- _TASK OBJECTIVE_
Reproduce the text on wet cleaning and chemical delivery word for word, starting at "While there is" and ending at "reduced chemical consumption.".
┌─ PAGE TEXT
While there is a flurry of activity to develop dry cleaning methods to radically reduce the safety risks and the environmental impact associated with BEOL residue removal application, wet cleaning will likely remain the mainstay method due to its proven effectiveness [2]. One way to minimize the potential negative impact of wet cleaning is through reduced chemical consumption.
Weighing the alternatives
The solution to reducing chemical consumption centers around the chemical delivery system, whether it is immersion (bench) or spray processing, single wafer, or batch. While immersion systems dominate the wet cleaning market, they face particular hurdles in BEOL applications, notably in process control. Instead of the one-chamber approach in spray-processing systems where chemical dispensing, rinsing, and drying all occur in the same sealed, nitrogen-purged environment, immersion processing requires the transfer of wafers from one open tank to another. Variations in chemical concentration may occur as solutions evaporate from the open tanks. The wafers may also undergo an inordinate amount of agitation and extended wafer transfer time from tank to tank, potentially leading to corrosion [3].
└─
┌─ DATASET EXTRACT
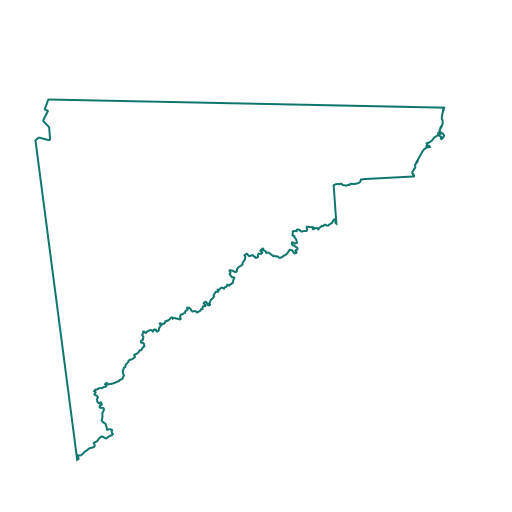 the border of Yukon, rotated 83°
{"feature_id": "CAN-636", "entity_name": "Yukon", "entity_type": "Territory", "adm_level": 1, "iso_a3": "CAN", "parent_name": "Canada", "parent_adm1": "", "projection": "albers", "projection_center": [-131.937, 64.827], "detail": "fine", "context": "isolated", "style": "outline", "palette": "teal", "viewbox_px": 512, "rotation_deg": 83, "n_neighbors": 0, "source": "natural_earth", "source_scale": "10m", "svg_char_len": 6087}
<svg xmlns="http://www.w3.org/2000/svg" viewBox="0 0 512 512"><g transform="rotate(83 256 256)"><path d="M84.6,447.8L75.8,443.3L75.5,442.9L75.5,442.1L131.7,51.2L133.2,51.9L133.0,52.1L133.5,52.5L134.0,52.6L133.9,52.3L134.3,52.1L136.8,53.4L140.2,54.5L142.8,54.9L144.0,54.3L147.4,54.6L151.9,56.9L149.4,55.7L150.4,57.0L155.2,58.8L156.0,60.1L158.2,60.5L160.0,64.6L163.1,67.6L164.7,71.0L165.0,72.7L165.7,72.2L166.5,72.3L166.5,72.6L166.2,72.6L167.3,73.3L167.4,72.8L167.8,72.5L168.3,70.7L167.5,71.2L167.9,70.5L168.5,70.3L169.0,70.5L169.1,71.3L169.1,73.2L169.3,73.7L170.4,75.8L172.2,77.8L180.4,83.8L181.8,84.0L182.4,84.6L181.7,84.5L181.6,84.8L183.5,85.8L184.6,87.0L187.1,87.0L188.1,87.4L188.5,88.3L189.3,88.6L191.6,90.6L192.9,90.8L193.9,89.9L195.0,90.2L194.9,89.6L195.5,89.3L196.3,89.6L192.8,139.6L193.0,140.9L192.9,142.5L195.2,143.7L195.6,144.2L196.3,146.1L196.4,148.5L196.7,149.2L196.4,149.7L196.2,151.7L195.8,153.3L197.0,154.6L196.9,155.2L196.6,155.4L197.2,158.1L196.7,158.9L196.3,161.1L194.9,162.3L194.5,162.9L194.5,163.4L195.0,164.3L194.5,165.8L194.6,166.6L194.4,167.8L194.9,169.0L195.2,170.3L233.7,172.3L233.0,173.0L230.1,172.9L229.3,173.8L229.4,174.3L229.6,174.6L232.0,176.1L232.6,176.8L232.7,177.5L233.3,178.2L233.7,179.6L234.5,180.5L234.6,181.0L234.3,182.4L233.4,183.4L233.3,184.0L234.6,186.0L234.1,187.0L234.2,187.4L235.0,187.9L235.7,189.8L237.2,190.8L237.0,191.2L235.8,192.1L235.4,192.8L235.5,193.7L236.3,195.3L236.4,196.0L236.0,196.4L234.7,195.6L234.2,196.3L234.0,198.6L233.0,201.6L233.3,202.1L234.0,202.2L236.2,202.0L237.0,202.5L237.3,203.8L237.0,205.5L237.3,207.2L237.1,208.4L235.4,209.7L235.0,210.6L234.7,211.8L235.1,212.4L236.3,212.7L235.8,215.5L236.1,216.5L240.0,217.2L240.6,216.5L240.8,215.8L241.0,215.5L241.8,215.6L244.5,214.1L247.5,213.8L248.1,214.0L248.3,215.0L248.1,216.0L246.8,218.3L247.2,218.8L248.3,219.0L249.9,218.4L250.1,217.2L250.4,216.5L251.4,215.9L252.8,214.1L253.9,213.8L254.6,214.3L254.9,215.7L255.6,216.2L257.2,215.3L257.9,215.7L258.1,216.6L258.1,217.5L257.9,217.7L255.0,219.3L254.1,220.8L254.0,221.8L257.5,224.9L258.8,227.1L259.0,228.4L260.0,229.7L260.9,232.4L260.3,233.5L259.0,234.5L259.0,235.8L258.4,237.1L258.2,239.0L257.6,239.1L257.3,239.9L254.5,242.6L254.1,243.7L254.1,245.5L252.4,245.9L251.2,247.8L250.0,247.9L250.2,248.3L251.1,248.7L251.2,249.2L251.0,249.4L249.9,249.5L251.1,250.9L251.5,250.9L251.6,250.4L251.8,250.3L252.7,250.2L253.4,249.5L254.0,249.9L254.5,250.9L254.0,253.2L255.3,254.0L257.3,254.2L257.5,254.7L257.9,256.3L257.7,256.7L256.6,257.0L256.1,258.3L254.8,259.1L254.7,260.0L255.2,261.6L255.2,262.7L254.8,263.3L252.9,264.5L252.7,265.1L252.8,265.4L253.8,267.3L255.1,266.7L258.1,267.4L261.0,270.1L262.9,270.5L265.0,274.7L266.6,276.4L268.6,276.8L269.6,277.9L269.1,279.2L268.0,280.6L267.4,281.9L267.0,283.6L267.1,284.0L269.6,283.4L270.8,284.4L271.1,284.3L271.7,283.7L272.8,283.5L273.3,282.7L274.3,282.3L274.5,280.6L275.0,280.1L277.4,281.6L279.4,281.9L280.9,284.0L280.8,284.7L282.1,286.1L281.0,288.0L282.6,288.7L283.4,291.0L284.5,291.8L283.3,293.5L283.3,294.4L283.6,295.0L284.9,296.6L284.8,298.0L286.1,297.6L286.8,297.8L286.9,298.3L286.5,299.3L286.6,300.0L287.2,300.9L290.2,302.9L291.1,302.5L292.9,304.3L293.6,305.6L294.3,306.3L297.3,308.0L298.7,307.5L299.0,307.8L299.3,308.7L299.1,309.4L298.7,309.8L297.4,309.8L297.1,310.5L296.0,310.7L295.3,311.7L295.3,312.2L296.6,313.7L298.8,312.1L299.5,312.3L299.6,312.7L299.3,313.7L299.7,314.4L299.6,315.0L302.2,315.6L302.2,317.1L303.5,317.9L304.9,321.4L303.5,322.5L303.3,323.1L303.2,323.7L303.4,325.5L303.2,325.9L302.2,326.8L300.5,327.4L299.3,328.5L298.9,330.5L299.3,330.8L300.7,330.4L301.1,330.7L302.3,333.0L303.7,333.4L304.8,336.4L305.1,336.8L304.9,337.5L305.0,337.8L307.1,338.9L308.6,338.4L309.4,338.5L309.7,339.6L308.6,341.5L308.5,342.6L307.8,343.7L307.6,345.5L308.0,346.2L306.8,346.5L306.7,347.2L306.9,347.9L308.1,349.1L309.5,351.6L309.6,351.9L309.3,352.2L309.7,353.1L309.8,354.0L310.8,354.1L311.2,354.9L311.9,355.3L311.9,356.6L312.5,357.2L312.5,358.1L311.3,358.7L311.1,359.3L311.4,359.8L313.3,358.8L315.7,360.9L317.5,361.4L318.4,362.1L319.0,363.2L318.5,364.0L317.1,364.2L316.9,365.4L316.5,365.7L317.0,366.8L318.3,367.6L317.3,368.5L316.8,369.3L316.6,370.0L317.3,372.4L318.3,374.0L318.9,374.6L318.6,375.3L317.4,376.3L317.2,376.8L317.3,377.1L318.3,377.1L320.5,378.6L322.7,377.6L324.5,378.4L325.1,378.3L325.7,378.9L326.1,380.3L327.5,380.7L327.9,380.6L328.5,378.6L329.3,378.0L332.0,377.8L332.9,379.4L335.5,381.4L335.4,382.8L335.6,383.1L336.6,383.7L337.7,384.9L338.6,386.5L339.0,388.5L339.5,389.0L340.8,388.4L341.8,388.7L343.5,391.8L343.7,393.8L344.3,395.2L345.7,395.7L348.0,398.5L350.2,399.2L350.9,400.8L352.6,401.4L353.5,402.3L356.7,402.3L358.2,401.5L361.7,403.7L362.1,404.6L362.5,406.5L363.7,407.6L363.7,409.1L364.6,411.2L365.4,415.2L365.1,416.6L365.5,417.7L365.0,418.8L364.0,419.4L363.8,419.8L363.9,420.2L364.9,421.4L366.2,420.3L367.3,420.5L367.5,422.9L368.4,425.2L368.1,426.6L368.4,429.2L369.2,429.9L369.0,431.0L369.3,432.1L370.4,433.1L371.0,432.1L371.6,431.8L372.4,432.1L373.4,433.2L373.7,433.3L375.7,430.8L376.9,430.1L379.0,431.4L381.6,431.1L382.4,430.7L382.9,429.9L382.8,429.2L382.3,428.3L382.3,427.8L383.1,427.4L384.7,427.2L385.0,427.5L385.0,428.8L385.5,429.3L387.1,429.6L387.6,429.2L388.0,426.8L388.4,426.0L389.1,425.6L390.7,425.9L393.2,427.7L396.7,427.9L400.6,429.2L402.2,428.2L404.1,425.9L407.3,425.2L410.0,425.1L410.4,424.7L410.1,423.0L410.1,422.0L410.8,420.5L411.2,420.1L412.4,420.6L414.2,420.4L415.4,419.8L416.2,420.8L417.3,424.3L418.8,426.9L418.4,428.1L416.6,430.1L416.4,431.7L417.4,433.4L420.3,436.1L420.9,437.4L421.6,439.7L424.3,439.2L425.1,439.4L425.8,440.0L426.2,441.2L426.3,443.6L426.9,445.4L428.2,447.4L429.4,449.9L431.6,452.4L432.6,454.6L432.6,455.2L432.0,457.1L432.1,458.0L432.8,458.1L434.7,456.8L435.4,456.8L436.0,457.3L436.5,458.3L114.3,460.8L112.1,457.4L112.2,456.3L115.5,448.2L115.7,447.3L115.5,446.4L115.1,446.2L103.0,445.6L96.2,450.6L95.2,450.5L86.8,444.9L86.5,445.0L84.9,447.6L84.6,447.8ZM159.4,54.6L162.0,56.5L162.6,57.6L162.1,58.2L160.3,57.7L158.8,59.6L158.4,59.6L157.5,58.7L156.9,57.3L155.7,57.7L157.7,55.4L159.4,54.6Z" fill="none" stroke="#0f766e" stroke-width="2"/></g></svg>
└─
┌─ DATASET EXTRACT
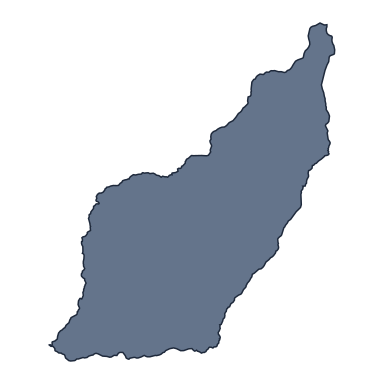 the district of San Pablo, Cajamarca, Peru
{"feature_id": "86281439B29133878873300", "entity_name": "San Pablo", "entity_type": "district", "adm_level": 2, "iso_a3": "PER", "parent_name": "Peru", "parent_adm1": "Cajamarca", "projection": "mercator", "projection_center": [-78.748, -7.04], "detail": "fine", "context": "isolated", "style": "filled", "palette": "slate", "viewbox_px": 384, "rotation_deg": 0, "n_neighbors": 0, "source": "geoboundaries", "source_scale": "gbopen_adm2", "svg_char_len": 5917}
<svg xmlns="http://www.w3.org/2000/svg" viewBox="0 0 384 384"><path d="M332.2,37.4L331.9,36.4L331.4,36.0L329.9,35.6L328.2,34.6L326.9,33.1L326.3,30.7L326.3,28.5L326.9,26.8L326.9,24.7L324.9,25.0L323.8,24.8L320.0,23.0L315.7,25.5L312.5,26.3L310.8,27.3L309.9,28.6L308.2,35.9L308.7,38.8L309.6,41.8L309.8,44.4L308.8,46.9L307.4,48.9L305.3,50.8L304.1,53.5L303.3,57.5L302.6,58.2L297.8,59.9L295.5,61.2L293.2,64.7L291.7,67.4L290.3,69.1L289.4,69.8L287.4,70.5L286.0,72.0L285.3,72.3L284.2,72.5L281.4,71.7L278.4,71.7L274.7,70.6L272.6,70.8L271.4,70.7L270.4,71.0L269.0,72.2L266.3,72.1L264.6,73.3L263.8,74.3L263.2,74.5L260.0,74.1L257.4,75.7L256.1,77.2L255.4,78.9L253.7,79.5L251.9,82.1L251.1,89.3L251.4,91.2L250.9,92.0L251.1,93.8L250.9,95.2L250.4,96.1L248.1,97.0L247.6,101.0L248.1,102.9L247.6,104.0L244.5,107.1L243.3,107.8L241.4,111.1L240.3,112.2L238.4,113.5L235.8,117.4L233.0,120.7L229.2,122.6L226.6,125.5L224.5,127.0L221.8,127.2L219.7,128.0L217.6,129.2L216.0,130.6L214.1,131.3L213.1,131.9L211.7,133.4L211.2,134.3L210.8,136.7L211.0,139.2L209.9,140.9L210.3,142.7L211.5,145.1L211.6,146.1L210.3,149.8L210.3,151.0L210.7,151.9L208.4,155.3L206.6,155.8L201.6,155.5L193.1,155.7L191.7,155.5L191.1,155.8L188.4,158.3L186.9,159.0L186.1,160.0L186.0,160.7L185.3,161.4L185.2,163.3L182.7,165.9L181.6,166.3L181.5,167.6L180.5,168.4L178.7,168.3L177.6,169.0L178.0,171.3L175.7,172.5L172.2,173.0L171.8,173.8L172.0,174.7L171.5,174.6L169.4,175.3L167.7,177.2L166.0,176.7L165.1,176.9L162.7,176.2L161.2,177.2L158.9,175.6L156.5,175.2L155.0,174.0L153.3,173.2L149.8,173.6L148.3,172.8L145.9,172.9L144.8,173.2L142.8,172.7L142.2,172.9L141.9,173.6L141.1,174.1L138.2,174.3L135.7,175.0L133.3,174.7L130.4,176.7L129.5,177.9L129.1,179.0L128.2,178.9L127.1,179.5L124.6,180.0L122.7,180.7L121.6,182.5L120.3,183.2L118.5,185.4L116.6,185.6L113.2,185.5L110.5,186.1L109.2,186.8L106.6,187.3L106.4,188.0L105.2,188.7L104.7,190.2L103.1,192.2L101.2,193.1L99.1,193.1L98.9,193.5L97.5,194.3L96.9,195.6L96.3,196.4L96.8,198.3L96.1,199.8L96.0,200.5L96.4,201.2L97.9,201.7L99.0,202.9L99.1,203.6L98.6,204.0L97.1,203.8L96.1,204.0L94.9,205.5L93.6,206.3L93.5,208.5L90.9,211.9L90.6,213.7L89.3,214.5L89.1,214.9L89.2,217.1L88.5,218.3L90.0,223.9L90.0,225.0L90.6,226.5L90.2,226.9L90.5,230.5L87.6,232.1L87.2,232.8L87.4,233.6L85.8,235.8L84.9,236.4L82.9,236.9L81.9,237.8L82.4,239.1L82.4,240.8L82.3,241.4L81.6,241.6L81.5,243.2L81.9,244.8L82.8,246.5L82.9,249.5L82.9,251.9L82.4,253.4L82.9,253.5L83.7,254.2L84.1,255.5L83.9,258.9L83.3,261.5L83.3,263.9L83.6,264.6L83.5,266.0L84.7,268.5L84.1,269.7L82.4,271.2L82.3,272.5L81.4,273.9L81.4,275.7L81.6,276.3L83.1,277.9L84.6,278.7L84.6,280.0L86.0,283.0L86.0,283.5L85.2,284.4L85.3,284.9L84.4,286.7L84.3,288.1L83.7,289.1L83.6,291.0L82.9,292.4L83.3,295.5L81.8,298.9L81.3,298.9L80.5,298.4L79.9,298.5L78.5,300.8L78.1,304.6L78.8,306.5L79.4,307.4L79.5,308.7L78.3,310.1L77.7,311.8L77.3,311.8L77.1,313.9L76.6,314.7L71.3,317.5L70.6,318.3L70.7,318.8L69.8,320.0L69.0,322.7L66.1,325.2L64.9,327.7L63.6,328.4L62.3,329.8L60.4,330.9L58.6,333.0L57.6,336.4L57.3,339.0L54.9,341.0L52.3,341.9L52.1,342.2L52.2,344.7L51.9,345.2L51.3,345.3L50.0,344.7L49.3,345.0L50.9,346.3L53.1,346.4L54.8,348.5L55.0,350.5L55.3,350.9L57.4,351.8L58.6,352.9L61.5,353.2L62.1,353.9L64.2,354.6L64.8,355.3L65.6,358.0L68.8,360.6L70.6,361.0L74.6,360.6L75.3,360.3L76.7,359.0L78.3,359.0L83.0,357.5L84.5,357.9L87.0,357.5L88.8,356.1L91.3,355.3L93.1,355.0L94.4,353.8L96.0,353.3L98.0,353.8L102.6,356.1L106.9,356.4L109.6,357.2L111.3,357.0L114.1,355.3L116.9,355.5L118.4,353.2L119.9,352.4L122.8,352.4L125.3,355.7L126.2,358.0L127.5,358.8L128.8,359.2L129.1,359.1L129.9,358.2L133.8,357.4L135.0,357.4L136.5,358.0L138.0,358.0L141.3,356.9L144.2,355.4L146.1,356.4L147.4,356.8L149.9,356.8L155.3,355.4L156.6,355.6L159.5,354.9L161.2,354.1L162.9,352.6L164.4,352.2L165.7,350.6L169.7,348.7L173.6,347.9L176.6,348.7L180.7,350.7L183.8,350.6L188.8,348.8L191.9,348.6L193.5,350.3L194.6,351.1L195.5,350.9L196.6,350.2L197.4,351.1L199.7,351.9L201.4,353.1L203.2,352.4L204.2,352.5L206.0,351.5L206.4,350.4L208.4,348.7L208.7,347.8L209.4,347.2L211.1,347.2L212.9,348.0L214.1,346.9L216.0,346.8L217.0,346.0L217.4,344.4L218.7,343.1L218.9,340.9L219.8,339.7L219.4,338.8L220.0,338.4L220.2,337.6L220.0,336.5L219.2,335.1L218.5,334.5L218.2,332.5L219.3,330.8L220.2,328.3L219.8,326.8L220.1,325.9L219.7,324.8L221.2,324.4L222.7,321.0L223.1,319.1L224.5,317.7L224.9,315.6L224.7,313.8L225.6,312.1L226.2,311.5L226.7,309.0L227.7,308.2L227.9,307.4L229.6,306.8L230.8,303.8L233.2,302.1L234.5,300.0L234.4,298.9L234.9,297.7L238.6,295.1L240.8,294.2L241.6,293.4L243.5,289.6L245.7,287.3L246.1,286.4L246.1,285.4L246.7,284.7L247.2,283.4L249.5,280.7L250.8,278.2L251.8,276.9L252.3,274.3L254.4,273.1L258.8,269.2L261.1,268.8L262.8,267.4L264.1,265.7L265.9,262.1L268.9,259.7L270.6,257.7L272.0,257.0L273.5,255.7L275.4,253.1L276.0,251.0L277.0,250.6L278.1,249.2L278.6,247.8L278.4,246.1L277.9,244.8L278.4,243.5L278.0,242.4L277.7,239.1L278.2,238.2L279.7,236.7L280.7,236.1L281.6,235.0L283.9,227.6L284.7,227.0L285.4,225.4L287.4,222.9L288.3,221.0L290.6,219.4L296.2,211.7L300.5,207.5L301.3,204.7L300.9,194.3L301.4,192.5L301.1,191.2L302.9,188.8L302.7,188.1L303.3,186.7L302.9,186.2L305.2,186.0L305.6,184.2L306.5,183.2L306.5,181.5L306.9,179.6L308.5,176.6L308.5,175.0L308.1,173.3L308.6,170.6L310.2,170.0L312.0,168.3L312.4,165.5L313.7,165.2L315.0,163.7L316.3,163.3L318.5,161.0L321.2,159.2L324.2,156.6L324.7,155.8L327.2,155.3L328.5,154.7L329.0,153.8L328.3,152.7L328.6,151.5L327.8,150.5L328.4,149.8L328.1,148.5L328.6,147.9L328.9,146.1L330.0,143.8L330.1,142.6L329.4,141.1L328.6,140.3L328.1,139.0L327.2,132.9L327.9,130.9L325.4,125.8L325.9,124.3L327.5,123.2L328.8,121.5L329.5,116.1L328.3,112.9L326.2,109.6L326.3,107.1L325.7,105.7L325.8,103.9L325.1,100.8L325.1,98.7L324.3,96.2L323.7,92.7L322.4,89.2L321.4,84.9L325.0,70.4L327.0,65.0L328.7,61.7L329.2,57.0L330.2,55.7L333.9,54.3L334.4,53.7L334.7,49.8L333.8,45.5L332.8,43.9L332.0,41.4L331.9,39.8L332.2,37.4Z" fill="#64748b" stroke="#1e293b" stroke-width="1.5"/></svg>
└─
- _EXERCISE ANSWER_
While there is a flurry of activity to develop dry cleaning methods to radically reduce the safety risks and the environmental impact associated with BEOL residue removal application, wet cleaning will likely remain the mainstay method due to its proven effectiveness [2]. One way to minimize the potential negative impact of wet cleaning is through reduced chemical consumption.